In the present day, a widow mourns the death of her husband. She covers up the TV set and all the mirrors in the house.
Her grown children are baffled by this behavior, asking why their mother has suddenly become Orthodox Jewish. The mother will not discuss her past, but her daughter wants to know what happened. Learning of a woman (Lena) who "saved" her mother during the war, she goes to Germany to learn the whole story. She finds Lena, who willingly reminisces about World War II, about her situation and the mother's childhood as a Jew growing up in Nazi Germany during the war. Lena herself is a German woman whose Jewish husband was persecuted by the Nazis while the little girl (the widow mother) loses her own mother to the Nazi concentration camps. The principal focus of the film addresses what happened to those who were in a mixed marriage ("Aryan"/Jewish). Amid constant flashbacks, the film pieces together the story of the Rosenstrasse protest, where the women waited for seven days and nights outside of a Nazi jail for their Jewish husbands. The protests took place in Berlin during the winter of 1943.

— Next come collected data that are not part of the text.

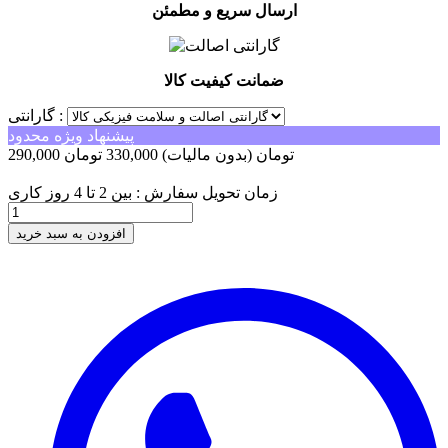
ارسال سریع و مطمئن
ضمانت کیفیت کالا
گارانتی :
پیشنهاد ویژه محدود
290,000 تومان
(بدون مالیات)
330,000 تومان
-40,000 تومان
زمان تحویل سفارش : بین 2 تا 4 روز کاری
افزودن به سبد خرید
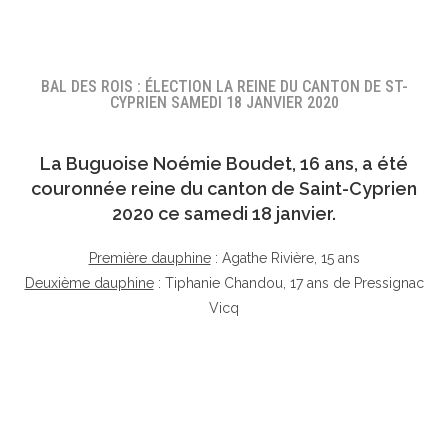
BAL DES ROIS : ÉLECTION LA REINE DU CANTON DE ST-
CYPRIEN SAMEDI 18 JANVIER 2020
La Buguoise
Noémie Boudet
, 16 ans, a été
couronnée reine du canton de Saint-Cyprien
2020 ce samedi 18 janvier.
Première dauphine
: Agathe Rivière, 15 ans
Deuxième dauphine
: Tiphanie Chandou, 17 ans de Pressignac
Vicq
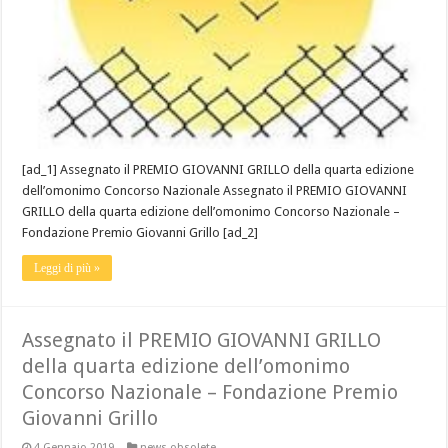
[ad_1] Assegnato il PREMIO GIOVANNI GRILLO della quarta edizione
dell’omonimo Concorso Nazionale Assegnato il PREMIO GIOVANNI
GRILLO della quarta edizione dell’omonimo Concorso Nazionale –
Fondazione Premio Giovanni Grillo [ad_2]
Leggi di più »
Assegnato il PREMIO GIOVANNI GRILLO
della quarta edizione dell’omonimo
Concorso Nazionale – Fondazione Premio
Giovanni Grillo
4 Gennaio 2019
news obsolete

Rosenstraße was Margarethe von Trotta's first film since 1995. Due to funding problems, she had to choose between retreating to academia (as some of her colleagues did) or doing more TV production work.[1]

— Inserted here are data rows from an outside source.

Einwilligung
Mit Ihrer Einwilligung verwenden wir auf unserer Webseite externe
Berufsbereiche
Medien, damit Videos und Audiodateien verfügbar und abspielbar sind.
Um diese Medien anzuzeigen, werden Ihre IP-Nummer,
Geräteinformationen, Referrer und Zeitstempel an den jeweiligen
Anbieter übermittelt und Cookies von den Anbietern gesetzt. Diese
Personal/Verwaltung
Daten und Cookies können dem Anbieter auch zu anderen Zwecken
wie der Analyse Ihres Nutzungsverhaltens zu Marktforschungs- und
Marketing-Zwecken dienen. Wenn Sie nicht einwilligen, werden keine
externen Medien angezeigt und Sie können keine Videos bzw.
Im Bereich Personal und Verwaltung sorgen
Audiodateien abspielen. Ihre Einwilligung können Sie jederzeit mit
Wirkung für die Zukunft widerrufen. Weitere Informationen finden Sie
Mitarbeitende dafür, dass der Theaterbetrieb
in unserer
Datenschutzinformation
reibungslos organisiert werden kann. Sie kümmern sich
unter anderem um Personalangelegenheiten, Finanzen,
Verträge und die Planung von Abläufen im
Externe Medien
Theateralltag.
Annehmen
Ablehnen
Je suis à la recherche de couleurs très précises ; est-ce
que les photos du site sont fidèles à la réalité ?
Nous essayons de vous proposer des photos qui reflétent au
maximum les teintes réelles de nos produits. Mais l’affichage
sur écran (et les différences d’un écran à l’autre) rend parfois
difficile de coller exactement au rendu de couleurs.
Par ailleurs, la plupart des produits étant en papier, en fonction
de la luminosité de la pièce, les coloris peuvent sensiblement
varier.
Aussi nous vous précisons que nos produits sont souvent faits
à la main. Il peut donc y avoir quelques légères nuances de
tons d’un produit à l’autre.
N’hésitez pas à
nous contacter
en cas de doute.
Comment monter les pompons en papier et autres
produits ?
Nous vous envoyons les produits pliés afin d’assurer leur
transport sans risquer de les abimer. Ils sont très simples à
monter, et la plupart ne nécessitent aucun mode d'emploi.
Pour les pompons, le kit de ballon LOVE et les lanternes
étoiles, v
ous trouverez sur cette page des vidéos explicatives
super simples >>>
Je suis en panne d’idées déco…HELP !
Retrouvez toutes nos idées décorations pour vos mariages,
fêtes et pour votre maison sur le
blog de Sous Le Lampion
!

The film won a David at the David di Donatello Awards. Franz Rath won for Best Cinematography at the Bavarian Film Awards and the UNICEF Award at the Venice Film Festival.
Katja Riemann won Best Actress Award at the Venice International Film Festival.
Rosenstraße received notable criticism from film critics and historians alike. In particular, the film's explicit claim to give an accurate account of the Rosenstraße protest has caused historians to point out not only a number of minor flaws in the logic of the film, but also some major points where Rosenstraße did not stick to the facts. Among others, historian Beate Meyer compared fact and fiction in a detailed treatment,[2] and came to the conclusion that Rosenstraße was a projection of contemporary hopes and myths on history, resulting in a utopia. The audience would inevitably come to wonder how the holocaust could occur "if only seven days of steadfastness would have sufficed to prevent it from happening."